FL: This depends strongly on how serious the case actually is. There was a very high-profile case in England in 2001, when 18-year-old Wayne Jowett was killed after a toxic cancer drug was wrongly injected into his spine. The coroner at the inquest found that Jowett had died of unlawful killing through gross negligence and the doctor involved was accused of manslaughter and received a custodial sentence.
Normally, the speed of a case depends on how quickly it takes to identify where the error occurred. Our clinical negligence team has a medical background and is strongly experienced in recognising the problem and who is to blame.
Often though, a trust will completely deny the claim and the case then goes to trial. Clinical negligence cases can last anywhere from three to five years.
AH: From a victim's perspective, what is it they are actually looking for when they enter a clinical negligence case?
FL: Often the victims or the families of victims seek an apology and fail to receive one. This can normally, however, be achieved by mediation which can be a useful adjunct to making a former claim – so rather then let the case go to trial, the case is mediated outside of court which usually results in both compensation and an apology.
The majority of the clients that come to us would like to have an apology but are aware the medical professionals involved in the case obviously did not intentionally set out to hurt the patient. The problem is that once a mistake has been committed, there can be catastrophic results. A victim's sole aim therefore is not to just receive compensation money – if they had the option of either financial compensation or for the incident not to happen in the first place, all would take the latter.
AH: And what type of compensation can be offered at the end of a case?
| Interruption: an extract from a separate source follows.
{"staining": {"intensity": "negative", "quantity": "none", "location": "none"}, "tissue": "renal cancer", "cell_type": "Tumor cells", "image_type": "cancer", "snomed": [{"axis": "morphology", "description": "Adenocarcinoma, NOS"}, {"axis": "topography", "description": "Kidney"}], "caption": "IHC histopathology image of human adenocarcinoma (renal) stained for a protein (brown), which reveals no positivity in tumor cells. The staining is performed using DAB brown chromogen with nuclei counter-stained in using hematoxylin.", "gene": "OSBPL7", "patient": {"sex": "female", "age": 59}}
FL: A lot of the cases I deal with result in small payouts by a trust. For a victim who was prescribed the wrong drugs and as a result was ill for a short number of weeks, the claim is usually around the £1,000 mark. Such small payout cases are usually settled out of court fairly quickly.
For negligence cases that have resulted in death, the claim is more likely to be in excess of £100,000. However, if you are looking at catastrophic injuries where the victim requires round-the-clock treatment then that figure can go into millions of pounds. The NHS, however, could reduce such costs by cutting down on the errors and hence the number of claims.
Also, costs tend to spiral due to a defendant's failure to respond to a claim or even admit what has happened – if they did so, we could settle the case quicker and keep the costs down.
AH: And what is the most common defence by doctors and other medical staff against such claim?
FL: Quite simply that they followed the correct guidelines. They will claim that the appropriate drugs were given throughout the patient's treatment, but often what they fail to consider is the individual requirements. Doctors, GPs, pharmacists and other healthcare professionals consult the British National Formulary (BNF), which is available online and is often referred to in many of our cases.
Yet sometimes the amount of drugs specified in those guidelines is not applicable for certain individuals. We had a client who had been on long-term medication for about six years, and he received the standard amount recommended by the BNF, when really a slightly higher dose was required as his body had become accustomed to that drug.